Изменить размер шрифта - +
Каждый раз, как ее стройные ножки мелькали перед его глазами, каждый раз, как ее прозрачная юбка поднималась чуть выше, дрожь пробегала по всему его телу, во рту у него пересыхало, дыхание становилось жарким, и его охватило такое желание, какое овладевает человеком, когда ему двадцать лет.

Теперь у Гофмана оставалось лишь одно прибежище — портрет Антонии, медальон, что он носил на груди, чистая любовь, противостоящая любви чувственной, сила целомудренного воспоминания, ставшего лицом к лицу с влекущей действительностью.

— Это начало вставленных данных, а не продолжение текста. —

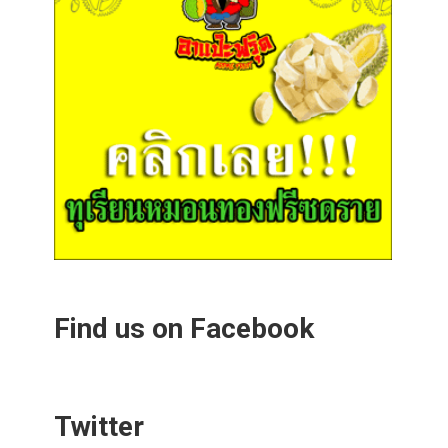
Find us on Facebook
Twitter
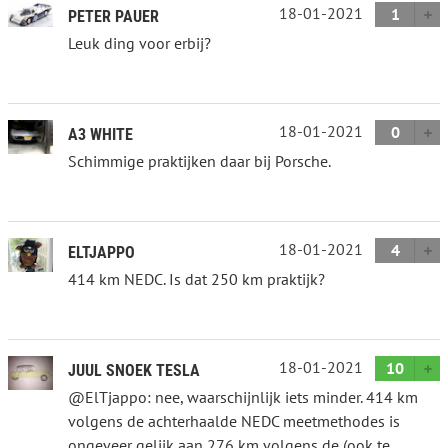
18-01-2021
1
PETER PAUER
Leuk ding voor erbij?
18-01-2021
0
A3 WHITE
Schimmige praktijken daar bij Porsche.
18-01-2021
4
ELTJAPPO
414 km NEDC. Is dat 250 km praktijk?
18-01-2021
10
JUUL SNOEK TESLA
@ElTjappo: nee, waarschijnlijk iets minder. 414 km
volgens de achterhaalde NEDC meetmethodes is
ongeveer gelijk aan 276 km volgens de (ook te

Он схватил медальон и поднес его к губам, но тут же услышал пронзительное хихиканье соседа, насмешливо смотревшего на него.

Гофман покраснел, спрятал медальон и, вскочив, словно подброшенный пружиной, воскликнул:

— Пустите меня! Пустите меня, я не могу больше здесь оставаться!

И с безумным видом он покинул партер, наступая на ноги и задевая мирно сидевших зрителей, ворчавших на этого чудака, которому пришла фантазия выйти из зала в середине представления.

 

XI

ВТОРОЕ ПРЕДСТАВЛЕНИЕ «СУДА ПАРИСА»

 

Однако порыв Гофмана завлек его недалеко. На углу улицы Сен-Мартен он остановился.

Грудь его вздымалась, по лбу струился пот.

Он провел по лбу левой рукой, прижал к груди правую и вздохнул.

В этот момент кто-то положил руку ему на плечо.

Он вздрогнул.

— Ах, черт возьми! Это он! — послышался чей-то голос.

Гофман обернулся и вскрикнул.

То был его друг Захария Вернер.

Молодые люди бросились друг к другу в объятия.

Вслед за этим одновременно были заданы два вопроса:

— Что ты здесь делаешь?

— Куда ты идешь?

— Я приехал вчера, — сказал Гофман, — я видел, как отрубили голову госпоже Дюбарри, и, чтобы рассеяться, пошел в Оперу.

— Ну, а я приехал сюда полгода тому назад, последние пять месяцев я ежедневно видел, как отрубают головы двадцати — двадцати пяти человекам, и, чтобы рассеяться, начал играть.

— Ах вот как!

— Ты пойдешь со мной?

— Нет уж, покорно благодарю.

— Ты не прав; мне сейчас везет; ну а такой счастливчик, как ты, составит себе целое состояние. Ты привык к настоящей музыке, стало быть, в Опере ты наверняка умирал от скуки; идем со мной, и я дам тебе кое-что послушать.

— Музыку?

— Да, музыку золотых монет; я уж не говорю о том, что там, куда я иду, ты найдешь все удовольствия: прелестных женщин, прекрасный ужин, азартную игру!

— Спасибо, друг мой, не могу! Я обещал, больше того, я дал клятву.

— Кому?

— Антонии.

— Так ты с ней виделся?

— Я люблю ее, друг мой, я ее обожаю.

— А! Теперь я понимаю, что тебя задержало; так какую же клятву ты дал?

— Я дал клятву не играть и…

Гофман замялся.

— И что еще?

— И остаться ей верным, — прошептал Гофман.

— В таком случае в сто тринадцатый ходить не надо.

— Что такое «сто тринадцатый»?

— Это дом, о котором я только что тебе говорил; ну а я никаких клятв не давал, стало быть, я волен идти. Прощай, Теодор.

— Прощай, Захария.

И Вернер удалился, а Гофман, словно пригвожденный, остался на месте.

Когда Вернер отошел от него уже шагов на сто, Гофман вспомнил, что забыл спросить адрес Захарии и что единственный адрес, который Захария ему дал, был адрес игорного дома.

Но этот адрес, словно надпись на двери рокового дома, был начертан в мозгу Гофмана огненными цифрами!

И, однако, то, что сейчас произошло, немного успокоило совесть Гофмана.